Intrinsic value is hard because we’re complex beings. We enjoy many different activities for many different reasons. Yes, that makes it hard to choose from ‘the list’, but it’s also something to be celebrated; that we can find so much richness and joy in so many different ways.

It begins with understanding ourselves

Before we can begin to prioritise the things in ‘the list’, we need to get to know ourselves – the things that truly bring us joy, peace, excitement, and sorrow. Once we know this, we can begin to use what’s on ‘the list’ in a way that gives us the most value for ourselves. There is no playbook. We can’t fall back on science or economics. No one can offer an ‘if-then-else’ decision tree for another’s intrinsic value because every single person is different.

For me, I know that when I’m feeling frazzled, like I have too much on, or ‘too many threads to keep-a-hold-of’ as I like to say, then meditation is the thing I pick out of the list. When it’s sunny and warm, the garden is the place I love to be. When I’m feeling joyous and energetic, taking to a canvas with paint gives me the most ‘bang-for-buck.’ What’s the bang? It’s difficult to define. I’m not measuring my heart rate, or calories, or bank balance when I’m doing this thing for myself. I could try, there’s probably an app for that, but sometimes living in the uncertainty is also part of the purpose.

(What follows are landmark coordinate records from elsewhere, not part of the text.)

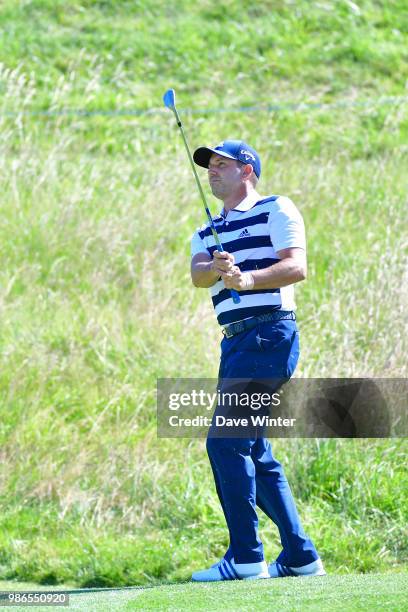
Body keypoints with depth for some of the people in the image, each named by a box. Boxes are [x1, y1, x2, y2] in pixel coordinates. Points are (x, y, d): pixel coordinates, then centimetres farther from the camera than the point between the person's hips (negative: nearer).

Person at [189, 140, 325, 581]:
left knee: (225, 442, -16)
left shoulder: (277, 210, 4)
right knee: (253, 453, 10)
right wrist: (215, 269, -23)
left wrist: (247, 279, -28)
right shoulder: (207, 234, 23)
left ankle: (246, 558, -16)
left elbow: (297, 266, -11)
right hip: (235, 342, 8)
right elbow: (197, 275, 1)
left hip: (269, 334, -8)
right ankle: (301, 556, 17)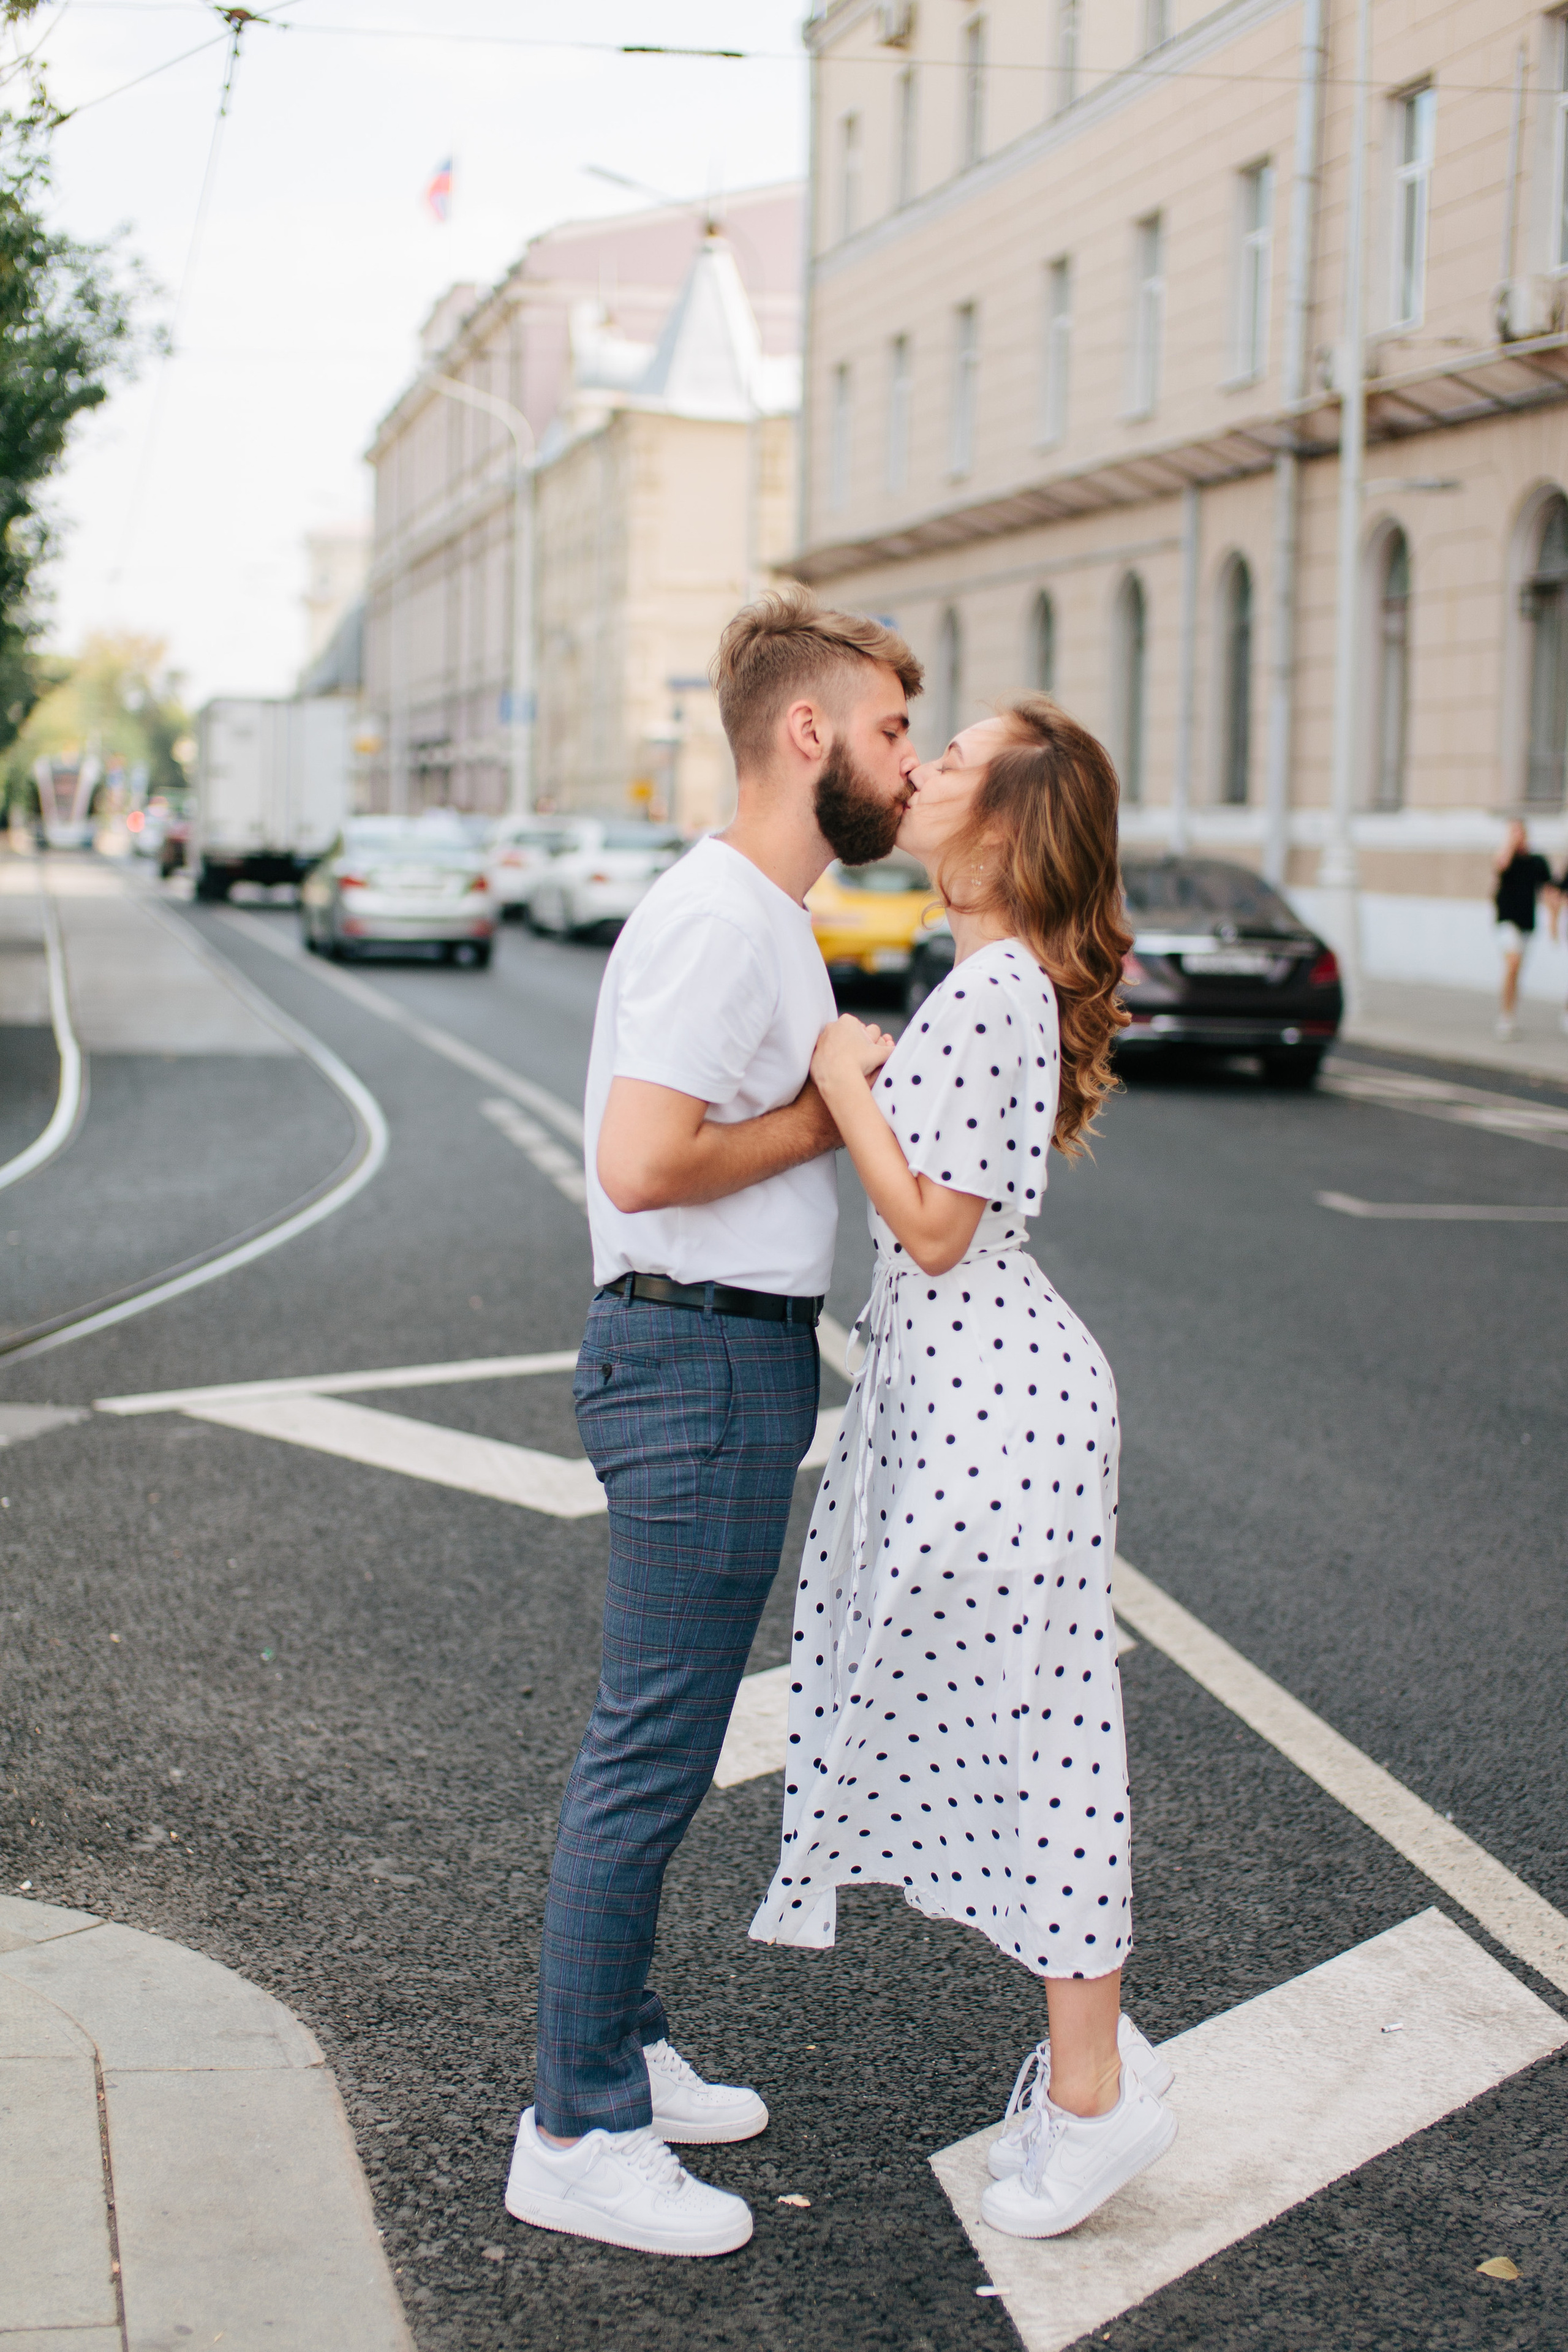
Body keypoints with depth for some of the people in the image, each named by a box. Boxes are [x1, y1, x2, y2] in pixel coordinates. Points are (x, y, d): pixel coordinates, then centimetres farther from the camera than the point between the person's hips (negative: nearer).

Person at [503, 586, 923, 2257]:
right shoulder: (721, 918, -18)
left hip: (734, 1354, 11)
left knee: (657, 1744, 18)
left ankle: (620, 2052, 31)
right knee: (651, 1755, -3)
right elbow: (643, 1162, -26)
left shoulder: (762, 913, 16)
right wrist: (831, 1114, -14)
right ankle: (577, 2136, 6)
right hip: (702, 1363, -11)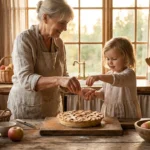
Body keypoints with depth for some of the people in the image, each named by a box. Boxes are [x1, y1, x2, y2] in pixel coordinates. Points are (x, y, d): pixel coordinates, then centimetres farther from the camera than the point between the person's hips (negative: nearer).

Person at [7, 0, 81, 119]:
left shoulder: (59, 43, 1)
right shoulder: (24, 39, -16)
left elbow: (63, 76, 9)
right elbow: (25, 79, -26)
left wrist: (78, 89, -10)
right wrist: (58, 80, -40)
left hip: (53, 109, 5)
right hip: (26, 110, -5)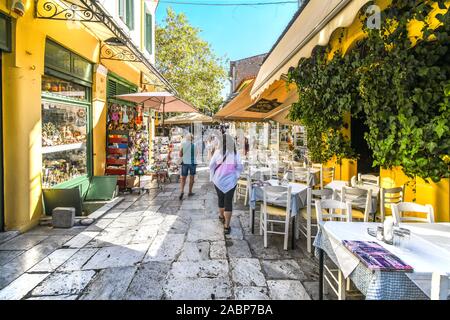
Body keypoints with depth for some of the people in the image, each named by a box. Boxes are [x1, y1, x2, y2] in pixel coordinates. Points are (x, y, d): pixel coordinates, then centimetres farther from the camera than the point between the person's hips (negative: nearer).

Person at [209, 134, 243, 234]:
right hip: (230, 181, -1)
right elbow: (239, 167, -6)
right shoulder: (235, 153, -9)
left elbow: (211, 166, -3)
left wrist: (213, 177, 11)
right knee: (228, 202, 3)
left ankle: (221, 216, 46)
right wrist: (236, 176, 10)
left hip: (218, 180, 2)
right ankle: (226, 226, 1)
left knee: (221, 199, 23)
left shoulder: (217, 152, -8)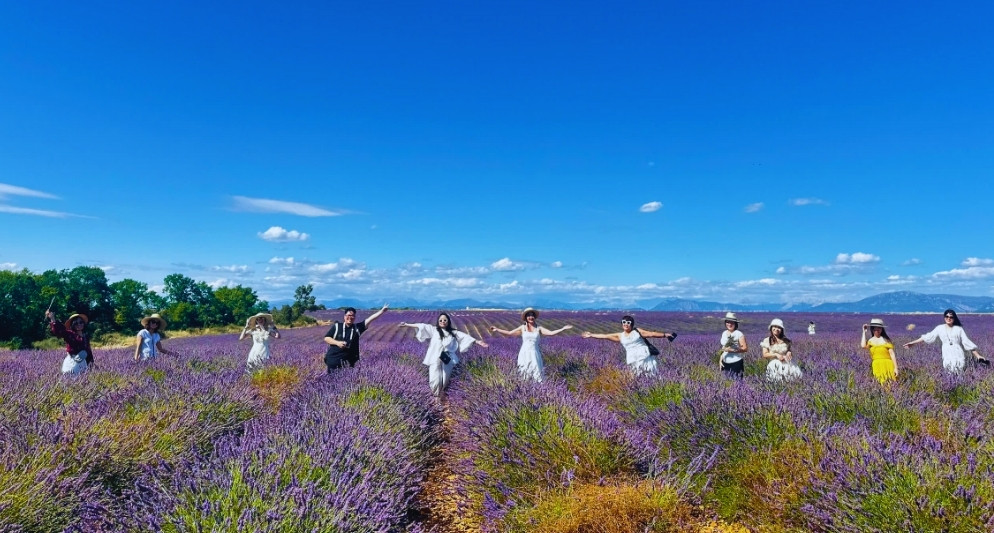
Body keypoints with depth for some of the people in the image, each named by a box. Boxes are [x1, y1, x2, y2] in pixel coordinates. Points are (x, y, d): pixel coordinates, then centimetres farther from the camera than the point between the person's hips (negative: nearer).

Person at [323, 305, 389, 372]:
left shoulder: (357, 327, 4)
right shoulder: (337, 326, 1)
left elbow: (370, 319, -2)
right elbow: (326, 338, 1)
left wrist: (382, 311, -9)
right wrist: (337, 343, -15)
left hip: (349, 361, 2)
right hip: (333, 359, -2)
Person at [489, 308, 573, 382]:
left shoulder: (539, 328, 4)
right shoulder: (522, 328, 5)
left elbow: (551, 333, -3)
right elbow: (509, 333, 7)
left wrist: (563, 328, -10)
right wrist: (497, 330, 4)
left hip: (534, 355, 0)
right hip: (524, 354, 0)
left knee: (537, 375, -5)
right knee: (524, 376, 3)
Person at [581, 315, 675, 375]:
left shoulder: (637, 331, 6)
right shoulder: (620, 336, 11)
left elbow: (651, 334, 4)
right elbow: (605, 336, 13)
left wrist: (665, 334, 0)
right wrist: (591, 335, 13)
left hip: (645, 357, -2)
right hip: (633, 361, 2)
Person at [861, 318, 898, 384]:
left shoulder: (886, 340, 4)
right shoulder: (870, 341, 9)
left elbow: (892, 354, 2)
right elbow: (863, 346, -14)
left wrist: (895, 368, -6)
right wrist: (864, 332, -2)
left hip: (888, 365, -1)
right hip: (876, 366, 1)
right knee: (881, 383, -3)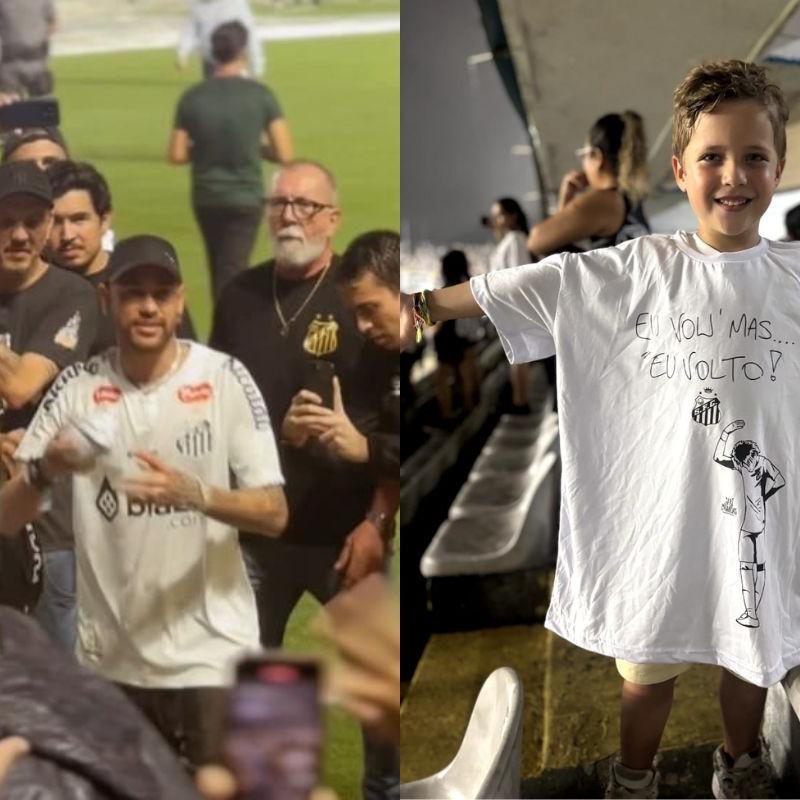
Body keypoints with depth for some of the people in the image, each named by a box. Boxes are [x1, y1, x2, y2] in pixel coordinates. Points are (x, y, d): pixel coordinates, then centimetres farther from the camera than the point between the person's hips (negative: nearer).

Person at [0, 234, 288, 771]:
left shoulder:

No one will pay me to prune my garden, or meditate, or sling paint at a canvas, but being paid isn’t the point. It’s just a really nice way to spend the finite amount of time I have here on Earth, and I kind of don’t care if no one else can understand it. I’m definitely not bored.

May 28, 2020

Defined by ‘No’

Saying Yes is easy. Saying yes keeps people happy and keeps me busy. Saying yes to going to dinner, having a drink, going to a friends’ place, working on a book. Saying yes brings me a lot of joy.

But for two letters, No is a powerful word. In contrast to saying Yes, saying No is hard. Saying No disappoints people. “I can’t help with that right now.” “No, I can’t attend your event.” “No, I’m not interested in illustrating that book.” No is the hardest word for me to say because I generally derive most of my pleasure from pleasing people. But, in the long run, saying no has never led to a catastrophic mistake.

No unlocks things. No makes it about me, not them. No creates space to think, to breathe, and to observe. Saying ‘No’ helps me say yes to things that matter, when they matter most.